In 2019, 57 million Americans freelanced. That’s a third of the total American workforce. Freelancing now accounts for 5% of the United States GDP with more than $1 trillion of annual earnings coming from freelancing in 2018. In an economy that has been moving away from industrial manufacturing toward services for the past few decades, this is not entirely surprising. But adapting to the new job market is not the only reason why freelancing has become the favorite choice of so many American workers, especially the young ones (53% of Gen Z are already working as freelancers).

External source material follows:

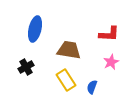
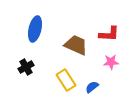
brown trapezoid: moved 7 px right, 5 px up; rotated 15 degrees clockwise
pink star: rotated 21 degrees clockwise
blue semicircle: rotated 32 degrees clockwise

The freelancing trend doesn’t seem to be slowing down – the share of full-time freelancers went from 14% of the US Workforce in 2014 to 28% in 2019 – and nothing indicates that it will. For one, none of the factors triggering it – unaffordable cities, the search for a more balanced lifestyle – are going away anytime soon. And second, businesses and politicians are starting to pay attention which means more systems and technology to support this major economic transition are being developed.
There’s also been a cultural change in the way freelancers are perceived. For a long time, freelancers have been disregarded by institutions: lenders, landlords and fathers-in-laws alike, which never made a whole lot of sense. A full-time employee can get fired at any time, so this is in no way a more secure situation. But no matter what, an underwriter will always be happier with one paystub than 7 invoices! However, slowly but surely, change is coming. Bank accounts like Lili have developed tools to serve freelancers in their banking and tax endeavors. Platforms like Fiverr and Upwork are now helping freelancers and businesses find each other. Politicians are looking for ways to help freelancers find affordable health insurance outside the traditional employer-sponsored plan (affordable healthcare is one of the top concerns of freelancers and non-freelancers in America). And while politicians debate, organizations like the Freelancers Union are taking matters into their own hands and are negotiating better rates with insurance companies for their 490,000 members.
There is something truly American about freelancing: the self-determination, the entrepreneurship, the individual’s control of their finances. Which is why it can be a bit paradoxical sometimes that American institutions, public and private, don’t really support this business and lifestyle choice. There’s still a lot to do, but the demand from the people is clear: 51% of freelancers say no amount of money would make them take a traditional job and 59% of non-freelancers say it is likely they will do freelance work in the future.